Par l’arrêt du 15 avril 2016, n°375132, le Conseil d’Etat confirme que l’exercice d’un recours administratif, par un tiers, à l’encontre d’un permis de construire a fait courir le délai de recours contentieux à son égard et ce, même en l’absence de la mention relative au droit de recours sur le panneau d’affichage du permis.

Un tiers souhaitant contester un permis de construire a introduit un recours administratif auprès du maire afin d’en obtenir l’annulation.

Face au rejet de son recours administratif, ce dernier a introduit un recours contentieux en annulation dudit permis devant le juge administratif.

Ce recours ayant été introduit tardivement, le juge a rejeté en première instance comme en appel, par ordonnance son recours.
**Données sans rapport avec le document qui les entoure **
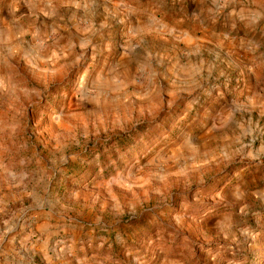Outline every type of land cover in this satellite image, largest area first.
Instances as JSON below:
<instances>
[{"label": "rangeland", "instance_id": "1", "mask_svg": "<svg viewBox=\"0 0 264 264\" xmlns=\"http://www.w3.org/2000/svg\"><path fill=\"white\" fill-rule=\"evenodd\" d=\"M0 264H264V0H0Z\"/></svg>", "mask_w": 264, "mask_h": 264}]
</instances>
Le requérant s’est alors pourvu devant le Conseil d’Etat.

Il faisait alors valoir le défaut de mention relative au droit de recours n’avait pas fait courir le délai de recours contentieux à son égard.

Si le Conseil d’Etat relève que la mention relative au droit de recours, qui doit figurer sur le panneau d’affichage du permis de construire en application des dispositions de l’article A.424-17 du code de l’urbanisme, permet aux tiers de préserver leurs droits, il précise que l’exercice du recours administratif ou contentieux contre un permis de construire montre qu’il a eu connaissance de cette décision et a en conséquence fait courir à son égard le délai de recours contentieux, alors même que la publicité concernant ce permis n’aurait pas satisfait aux exigences prévues par l’article A.424-17.

Le Conseil d’Etat valide donc le raisonnement des juges du fond qui ont rejeté la requête comme tardive et fait une juste application de la théorie de la connaissance acquise à l’égard du tiers au permis de construire.